• SET OF TASKS
1. Transcribe the coordinate geometry solutions from "Since the sum" to "form a triangle.".
2. For each statement, decide whether it agrees with the coordinate geometry solutions, answering yes or no and quoting the deciding words from that text. (a) The points P, Q and R are said to form a triangle because the sum of any two of the distances exceeds the third. (b) The distances PQ, QR and PR are found with the section formula. (c) Example 2 asks the reader to show that four points are the vertices of a rectangle.

• PASSAGE PROVIDED
*** Begin section ***
NCERT Class 10 Maths: Chapter 7 Coordinate Geometry Solutions

Example 1 :

Do the points $(3,2),(-2,-3)$ and $(2,3)$ form a triangle? If so, name the type of triangle formed.
Solution :

Let us apply the distance formula to find the distances $P Q, Q R$ and $P R$, where $P(3,2), Q(-2,-3)$ and $R(2,3)$ are the given points. We have
$
\begin{aligned}
& \mathrm{PQ}=\sqrt{(3+2)^2+(2+3)^2}=\sqrt{5^2+5^2}=\sqrt{50}=7.07 \text { (approx.) } \\
& \mathrm{QR}=\sqrt{(-2-2)^2+(-3-3)^2}=\sqrt{(-4)^2+(-6)^2}=\sqrt{52}=7.21 \text { (approx.) } \\
& \mathrm{PR}=\sqrt{(3-2)^2+(2-3)^2}=\sqrt{1^2+(-1)^2}=\sqrt{2}=1.41 \text { (approx.) }
\end{aligned}
$

Since the sum of any two of these distances is greater than the third distance, therefore, the points $\mathrm{P}, \mathrm{Q}$ and $\mathrm{R}$ form a triangle.

Also, $\mathrm{PQ}^2+\mathrm{PR}^2=\mathrm{QR}^2$, by the converse of Pythagoras theorem, we have $\angle \mathrm{P}=90^{\circ}$. Therefore, $\mathrm{PQR}$ is a right triangle.

Example 2 :

Show that the points $(1,7),(4,2),(-1,-1)$ and $(-4,4)$ are the vertices of a square.
*** End section ***
Page images with extracted text
*** Begin section ***
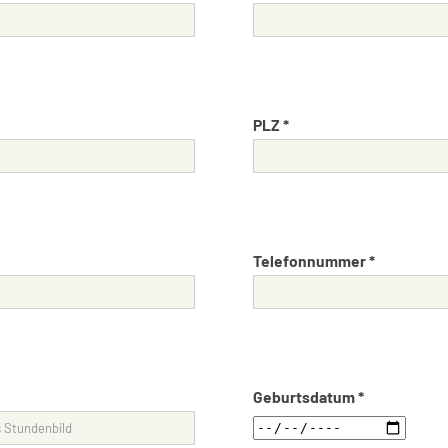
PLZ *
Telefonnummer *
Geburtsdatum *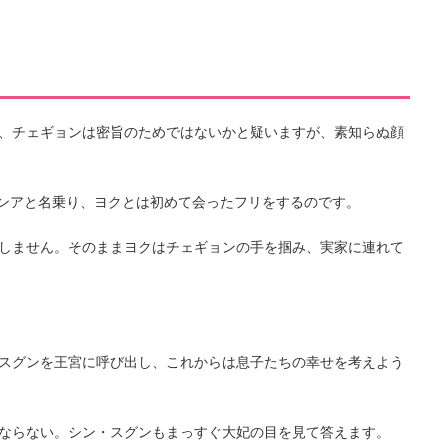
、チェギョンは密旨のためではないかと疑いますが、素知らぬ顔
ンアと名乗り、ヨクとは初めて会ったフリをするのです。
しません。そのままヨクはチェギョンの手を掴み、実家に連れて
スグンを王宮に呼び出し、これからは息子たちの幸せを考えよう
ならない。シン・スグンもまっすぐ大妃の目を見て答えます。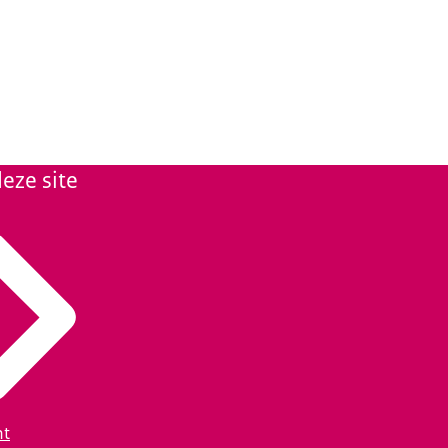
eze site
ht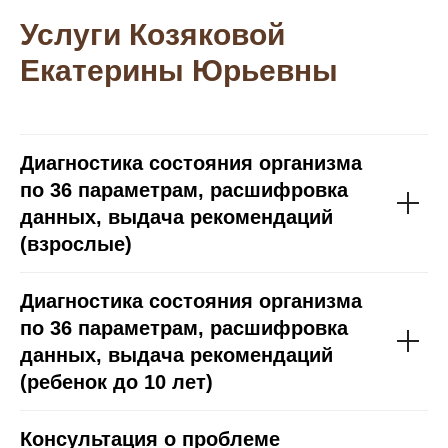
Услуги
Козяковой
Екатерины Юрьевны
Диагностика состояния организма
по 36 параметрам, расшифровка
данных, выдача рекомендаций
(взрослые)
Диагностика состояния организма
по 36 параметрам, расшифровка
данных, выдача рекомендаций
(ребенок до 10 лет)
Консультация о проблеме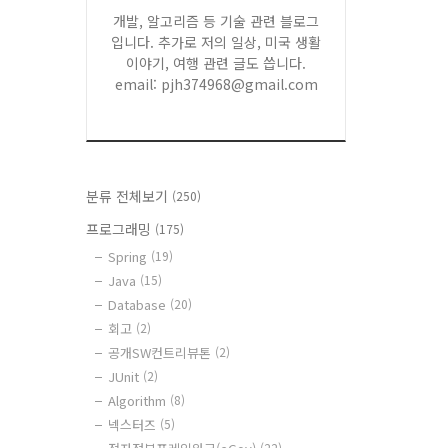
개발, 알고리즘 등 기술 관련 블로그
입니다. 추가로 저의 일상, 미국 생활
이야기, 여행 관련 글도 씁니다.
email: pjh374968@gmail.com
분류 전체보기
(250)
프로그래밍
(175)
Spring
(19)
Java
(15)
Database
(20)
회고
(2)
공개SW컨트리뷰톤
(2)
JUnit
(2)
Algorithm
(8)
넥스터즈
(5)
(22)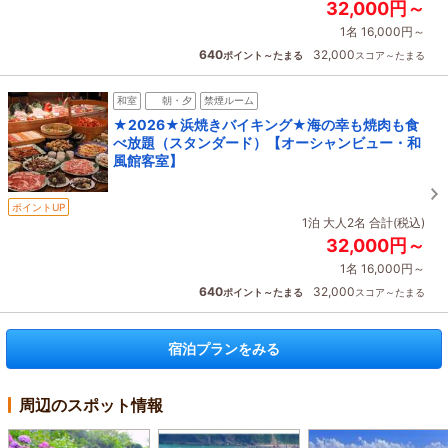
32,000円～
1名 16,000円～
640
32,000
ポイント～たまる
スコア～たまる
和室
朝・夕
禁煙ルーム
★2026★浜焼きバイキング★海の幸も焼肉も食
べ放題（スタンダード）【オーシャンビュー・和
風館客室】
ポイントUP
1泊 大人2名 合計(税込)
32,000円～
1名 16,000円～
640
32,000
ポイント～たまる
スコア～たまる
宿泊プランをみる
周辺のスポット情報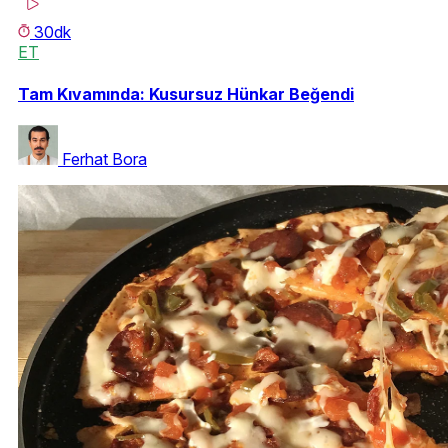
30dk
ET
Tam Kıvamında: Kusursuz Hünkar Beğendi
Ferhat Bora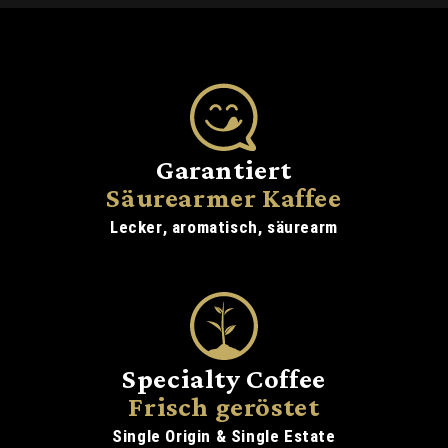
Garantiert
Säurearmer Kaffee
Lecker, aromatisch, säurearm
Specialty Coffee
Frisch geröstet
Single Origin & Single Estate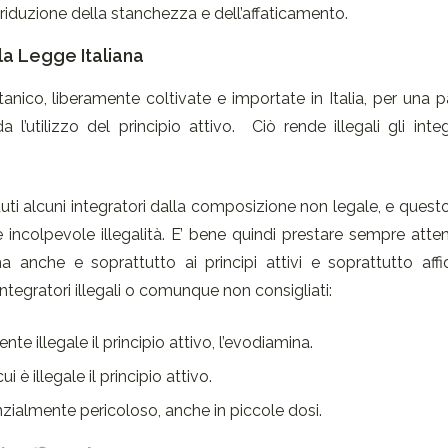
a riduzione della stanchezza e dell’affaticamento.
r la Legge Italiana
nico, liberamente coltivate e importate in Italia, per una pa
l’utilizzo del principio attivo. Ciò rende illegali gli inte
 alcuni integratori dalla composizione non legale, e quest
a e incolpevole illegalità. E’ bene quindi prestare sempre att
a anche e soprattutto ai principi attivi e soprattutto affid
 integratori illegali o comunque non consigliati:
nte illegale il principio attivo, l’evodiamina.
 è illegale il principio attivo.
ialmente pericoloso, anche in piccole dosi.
*** End section ***
• SOLUTIONS TO THE TASKS
1.
Since the sum of any two of these distances is greater than the third distance, therefore, the points $\mathrm{P}, \mathrm{Q}$ and $\mathrm{R}$ form a triangle.

2.
(a) Yes: "Since the sum of any two of these distances is greater than the third distance"
(b) No: "Let us apply the distance formula to find the distances"
(c) No: "are the vertices of a square."